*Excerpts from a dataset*
· · · ·

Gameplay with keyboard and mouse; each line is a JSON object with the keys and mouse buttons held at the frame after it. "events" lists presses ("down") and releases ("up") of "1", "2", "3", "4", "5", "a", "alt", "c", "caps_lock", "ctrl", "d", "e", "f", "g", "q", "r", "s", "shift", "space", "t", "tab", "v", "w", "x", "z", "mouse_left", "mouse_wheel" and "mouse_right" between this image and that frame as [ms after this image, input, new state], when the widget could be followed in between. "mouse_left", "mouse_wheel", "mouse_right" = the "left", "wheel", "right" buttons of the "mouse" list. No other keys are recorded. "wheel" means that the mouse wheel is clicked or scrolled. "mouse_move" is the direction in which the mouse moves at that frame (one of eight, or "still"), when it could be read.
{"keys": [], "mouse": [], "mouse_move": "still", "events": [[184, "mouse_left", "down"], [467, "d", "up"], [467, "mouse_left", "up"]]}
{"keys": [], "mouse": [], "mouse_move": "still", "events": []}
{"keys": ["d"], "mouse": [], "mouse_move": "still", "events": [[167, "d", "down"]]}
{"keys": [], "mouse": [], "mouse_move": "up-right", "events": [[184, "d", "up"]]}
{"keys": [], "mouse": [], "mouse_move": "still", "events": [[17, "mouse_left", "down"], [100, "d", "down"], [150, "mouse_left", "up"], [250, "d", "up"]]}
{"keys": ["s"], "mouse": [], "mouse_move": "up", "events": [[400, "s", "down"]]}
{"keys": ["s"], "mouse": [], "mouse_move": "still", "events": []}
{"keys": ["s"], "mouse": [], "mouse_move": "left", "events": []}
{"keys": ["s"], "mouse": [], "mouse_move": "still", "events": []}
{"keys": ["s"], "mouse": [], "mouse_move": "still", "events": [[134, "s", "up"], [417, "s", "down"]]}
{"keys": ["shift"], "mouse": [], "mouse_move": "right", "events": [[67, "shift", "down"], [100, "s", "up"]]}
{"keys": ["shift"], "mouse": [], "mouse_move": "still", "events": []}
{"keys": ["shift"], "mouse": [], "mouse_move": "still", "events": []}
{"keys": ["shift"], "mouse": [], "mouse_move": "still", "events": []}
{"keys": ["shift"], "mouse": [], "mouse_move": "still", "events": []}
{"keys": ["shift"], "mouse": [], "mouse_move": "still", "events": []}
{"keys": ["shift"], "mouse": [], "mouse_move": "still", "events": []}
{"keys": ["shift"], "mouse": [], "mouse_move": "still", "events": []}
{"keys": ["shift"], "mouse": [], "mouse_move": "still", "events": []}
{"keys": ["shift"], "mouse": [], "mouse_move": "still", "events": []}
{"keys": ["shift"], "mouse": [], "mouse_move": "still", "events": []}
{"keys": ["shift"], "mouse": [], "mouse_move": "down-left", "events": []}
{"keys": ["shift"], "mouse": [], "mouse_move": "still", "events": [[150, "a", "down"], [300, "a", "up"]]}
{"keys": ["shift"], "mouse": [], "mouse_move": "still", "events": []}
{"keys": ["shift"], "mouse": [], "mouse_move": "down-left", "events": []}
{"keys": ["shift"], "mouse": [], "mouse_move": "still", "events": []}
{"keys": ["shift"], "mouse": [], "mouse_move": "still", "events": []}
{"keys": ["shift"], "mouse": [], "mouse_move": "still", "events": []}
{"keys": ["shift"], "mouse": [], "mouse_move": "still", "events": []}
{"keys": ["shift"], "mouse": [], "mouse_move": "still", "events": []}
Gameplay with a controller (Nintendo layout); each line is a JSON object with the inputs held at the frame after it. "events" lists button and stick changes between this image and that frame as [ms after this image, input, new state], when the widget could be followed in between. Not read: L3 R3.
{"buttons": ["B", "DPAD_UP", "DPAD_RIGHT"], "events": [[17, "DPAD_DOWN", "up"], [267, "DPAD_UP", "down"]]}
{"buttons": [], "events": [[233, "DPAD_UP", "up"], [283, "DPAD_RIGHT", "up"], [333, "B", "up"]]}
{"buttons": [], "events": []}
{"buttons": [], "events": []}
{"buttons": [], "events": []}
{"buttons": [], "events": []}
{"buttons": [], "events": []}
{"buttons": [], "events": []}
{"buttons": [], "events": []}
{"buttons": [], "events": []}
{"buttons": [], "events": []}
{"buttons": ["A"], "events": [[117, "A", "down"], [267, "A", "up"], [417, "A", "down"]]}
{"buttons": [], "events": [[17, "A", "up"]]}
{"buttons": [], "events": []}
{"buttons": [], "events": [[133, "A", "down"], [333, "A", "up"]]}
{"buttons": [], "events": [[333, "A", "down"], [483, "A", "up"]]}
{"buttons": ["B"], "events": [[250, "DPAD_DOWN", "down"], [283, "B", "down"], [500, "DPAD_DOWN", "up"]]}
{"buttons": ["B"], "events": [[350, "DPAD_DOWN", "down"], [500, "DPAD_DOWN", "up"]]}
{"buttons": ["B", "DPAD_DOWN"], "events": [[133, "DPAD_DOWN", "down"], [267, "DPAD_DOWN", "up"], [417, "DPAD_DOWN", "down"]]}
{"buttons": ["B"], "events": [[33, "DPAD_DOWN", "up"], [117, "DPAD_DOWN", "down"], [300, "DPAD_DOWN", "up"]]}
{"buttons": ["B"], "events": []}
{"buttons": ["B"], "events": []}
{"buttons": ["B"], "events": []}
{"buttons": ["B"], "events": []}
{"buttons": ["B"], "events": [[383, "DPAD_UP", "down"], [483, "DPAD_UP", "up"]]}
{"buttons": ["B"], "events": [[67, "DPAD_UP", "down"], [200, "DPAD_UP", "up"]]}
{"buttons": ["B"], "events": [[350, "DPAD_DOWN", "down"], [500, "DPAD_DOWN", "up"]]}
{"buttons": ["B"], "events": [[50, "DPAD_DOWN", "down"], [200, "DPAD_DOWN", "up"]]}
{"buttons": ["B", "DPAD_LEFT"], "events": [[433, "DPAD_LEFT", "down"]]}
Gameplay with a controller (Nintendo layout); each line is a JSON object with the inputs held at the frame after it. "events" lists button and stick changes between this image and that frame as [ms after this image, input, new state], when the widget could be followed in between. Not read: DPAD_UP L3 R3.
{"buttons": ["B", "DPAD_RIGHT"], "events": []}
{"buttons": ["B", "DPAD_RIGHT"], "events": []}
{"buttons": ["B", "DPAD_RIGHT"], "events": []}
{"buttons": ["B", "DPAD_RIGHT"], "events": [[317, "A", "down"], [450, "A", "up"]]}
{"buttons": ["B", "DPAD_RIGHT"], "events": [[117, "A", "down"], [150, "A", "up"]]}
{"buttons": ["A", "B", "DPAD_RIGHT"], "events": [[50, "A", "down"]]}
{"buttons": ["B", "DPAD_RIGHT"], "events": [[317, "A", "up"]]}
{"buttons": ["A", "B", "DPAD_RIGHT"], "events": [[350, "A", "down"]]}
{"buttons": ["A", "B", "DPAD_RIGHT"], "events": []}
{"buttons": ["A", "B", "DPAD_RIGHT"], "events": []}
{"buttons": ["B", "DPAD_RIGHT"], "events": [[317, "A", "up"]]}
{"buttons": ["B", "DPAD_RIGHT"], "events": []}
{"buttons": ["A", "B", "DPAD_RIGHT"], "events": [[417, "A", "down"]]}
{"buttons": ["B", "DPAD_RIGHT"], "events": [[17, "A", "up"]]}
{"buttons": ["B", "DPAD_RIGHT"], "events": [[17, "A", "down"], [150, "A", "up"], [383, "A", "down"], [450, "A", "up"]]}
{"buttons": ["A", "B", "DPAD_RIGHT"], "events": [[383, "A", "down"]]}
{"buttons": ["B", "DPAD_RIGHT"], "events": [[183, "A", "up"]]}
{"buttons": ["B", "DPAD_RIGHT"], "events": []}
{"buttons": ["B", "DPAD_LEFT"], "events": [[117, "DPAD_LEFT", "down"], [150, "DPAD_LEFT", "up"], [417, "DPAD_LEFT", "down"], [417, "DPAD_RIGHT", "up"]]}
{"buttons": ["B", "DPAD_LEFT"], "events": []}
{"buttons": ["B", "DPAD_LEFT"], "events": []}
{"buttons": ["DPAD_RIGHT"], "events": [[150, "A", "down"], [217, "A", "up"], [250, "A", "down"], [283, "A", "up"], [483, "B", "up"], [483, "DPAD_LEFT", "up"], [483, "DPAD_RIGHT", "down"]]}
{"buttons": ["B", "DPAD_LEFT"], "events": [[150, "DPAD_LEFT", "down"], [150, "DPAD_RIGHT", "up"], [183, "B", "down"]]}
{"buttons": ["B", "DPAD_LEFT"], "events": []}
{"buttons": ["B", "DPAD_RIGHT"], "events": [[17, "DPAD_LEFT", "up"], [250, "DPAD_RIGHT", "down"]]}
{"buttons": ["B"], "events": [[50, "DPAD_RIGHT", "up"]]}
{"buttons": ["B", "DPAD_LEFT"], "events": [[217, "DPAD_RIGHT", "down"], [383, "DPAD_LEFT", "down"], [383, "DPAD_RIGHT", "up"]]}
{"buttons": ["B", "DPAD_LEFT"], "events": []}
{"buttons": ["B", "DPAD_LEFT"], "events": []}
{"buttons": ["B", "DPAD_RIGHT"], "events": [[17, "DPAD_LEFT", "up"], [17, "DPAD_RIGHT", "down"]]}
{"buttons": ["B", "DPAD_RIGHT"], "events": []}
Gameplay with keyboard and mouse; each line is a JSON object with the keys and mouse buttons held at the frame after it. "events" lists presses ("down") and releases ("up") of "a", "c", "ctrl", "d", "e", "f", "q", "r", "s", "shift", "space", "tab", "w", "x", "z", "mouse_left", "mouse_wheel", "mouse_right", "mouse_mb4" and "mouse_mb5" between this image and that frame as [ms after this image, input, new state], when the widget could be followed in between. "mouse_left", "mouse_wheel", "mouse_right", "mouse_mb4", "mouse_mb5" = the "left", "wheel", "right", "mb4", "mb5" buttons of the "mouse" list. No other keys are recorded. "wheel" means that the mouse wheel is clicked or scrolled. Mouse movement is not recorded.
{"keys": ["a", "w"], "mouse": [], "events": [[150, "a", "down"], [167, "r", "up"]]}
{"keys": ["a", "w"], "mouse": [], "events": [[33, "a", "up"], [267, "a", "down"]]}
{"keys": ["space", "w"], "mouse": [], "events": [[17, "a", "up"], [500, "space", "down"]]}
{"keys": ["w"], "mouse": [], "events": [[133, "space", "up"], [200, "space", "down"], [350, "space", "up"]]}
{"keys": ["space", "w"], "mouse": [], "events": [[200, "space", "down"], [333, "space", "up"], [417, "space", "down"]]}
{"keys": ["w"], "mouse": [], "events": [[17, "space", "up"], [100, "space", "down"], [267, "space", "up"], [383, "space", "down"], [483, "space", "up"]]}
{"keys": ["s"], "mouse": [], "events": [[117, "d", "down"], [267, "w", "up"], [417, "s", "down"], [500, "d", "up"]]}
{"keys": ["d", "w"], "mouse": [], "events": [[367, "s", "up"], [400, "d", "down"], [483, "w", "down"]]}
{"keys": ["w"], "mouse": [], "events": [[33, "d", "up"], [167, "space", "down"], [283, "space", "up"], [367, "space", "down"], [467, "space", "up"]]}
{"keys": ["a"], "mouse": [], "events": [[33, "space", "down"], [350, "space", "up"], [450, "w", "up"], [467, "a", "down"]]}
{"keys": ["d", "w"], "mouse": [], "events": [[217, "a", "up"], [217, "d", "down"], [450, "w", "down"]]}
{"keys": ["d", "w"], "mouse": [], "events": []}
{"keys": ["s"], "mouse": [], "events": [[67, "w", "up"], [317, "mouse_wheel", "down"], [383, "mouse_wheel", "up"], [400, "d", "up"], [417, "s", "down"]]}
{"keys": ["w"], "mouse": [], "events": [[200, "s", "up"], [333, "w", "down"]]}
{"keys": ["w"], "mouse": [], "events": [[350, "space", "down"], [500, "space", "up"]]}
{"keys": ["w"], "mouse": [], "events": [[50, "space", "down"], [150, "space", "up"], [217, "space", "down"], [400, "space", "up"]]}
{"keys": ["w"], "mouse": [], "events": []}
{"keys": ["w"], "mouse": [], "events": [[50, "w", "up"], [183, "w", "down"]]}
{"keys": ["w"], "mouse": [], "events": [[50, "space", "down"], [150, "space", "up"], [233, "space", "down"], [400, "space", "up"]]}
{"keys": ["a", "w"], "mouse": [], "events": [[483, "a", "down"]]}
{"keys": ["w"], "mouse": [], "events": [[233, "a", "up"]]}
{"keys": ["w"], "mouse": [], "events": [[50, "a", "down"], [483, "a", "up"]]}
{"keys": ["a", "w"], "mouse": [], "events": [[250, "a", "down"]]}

· · · ·

*Work task*
Which of the lines above hold the string "controller"? Copy each one.

*Answer*
Gameplay with a controller (Nintendo layout); each line is a JSON object with the inputs held at the frame after it. "events" lists button and stick changes between this image and that frame as [ms after this image, input, new state], when the widget could be followed in between. Not read: L3 R3.
Gameplay with a controller (Nintendo layout); each line is a JSON object with the inputs held at the frame after it. "events" lists button and stick changes between this image and that frame as [ms after this image, input, new state], when the widget could be followed in between. Not read: DPAD_UP L3 R3.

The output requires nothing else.